» **Given data**:
---*---
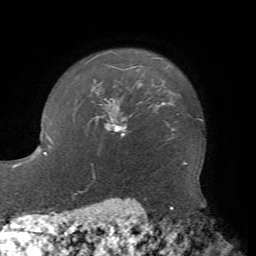
Breast MRI, one axial slice. Position 60 of 72 along the scan axis. Cropped to one breast. Dynamic contrast-enhanced series, time point 2 of 7 at this slice position (early post-contrast). 1.5 T. TE 4.2 ms, TR 8.7 ms. 2.2 mm slice thickness. 256 × 256 image matrix, field of view 180 × 180 mm. Female patient.
Annotated regions visible in this slice (semi-automatically segmented with operator editing):
- enhancing-tissue mask used for the functional tumour volume (all voxels passing the contrast-enhancement thresholds inside the analysis volume; usually the tumour): bounding box [x1, y1, x2, y2] px = [110, 120, 127, 137]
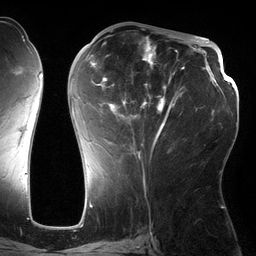
Breast MRI (dynamic contrast-enhanced), one axial slice. Position 63 of 134 along the scan axis. Cropped to one breast. Dynamic contrast-enhanced series, time point 2 of 6 at this slice position (early post-contrast). 3 T. TE 2.7 ms, TR 6.5 ms. 1.2 mm slice thickness. 256 × 256 image matrix, field of view 200 × 200 mm. Female patient.
Structures marked on this image (semi-automatic segmentation, software-assisted and operator-edited):
- enhancing-tissue mask used for the functional tumour volume (all voxels passing the contrast-enhancement thresholds inside the analysis volume; usually the tumour): bounding box (x1, y1, x2, y2) in pixels: (71, 36, 185, 160)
---*---
Reproduce each line of the material containing the word "semi".

» **Answer space**:
Annotated regions visible in this slice (semi-automatically segmented with operator editing):
Structures marked on this image (semi-automatic segmentation, software-assisted and operator-edited):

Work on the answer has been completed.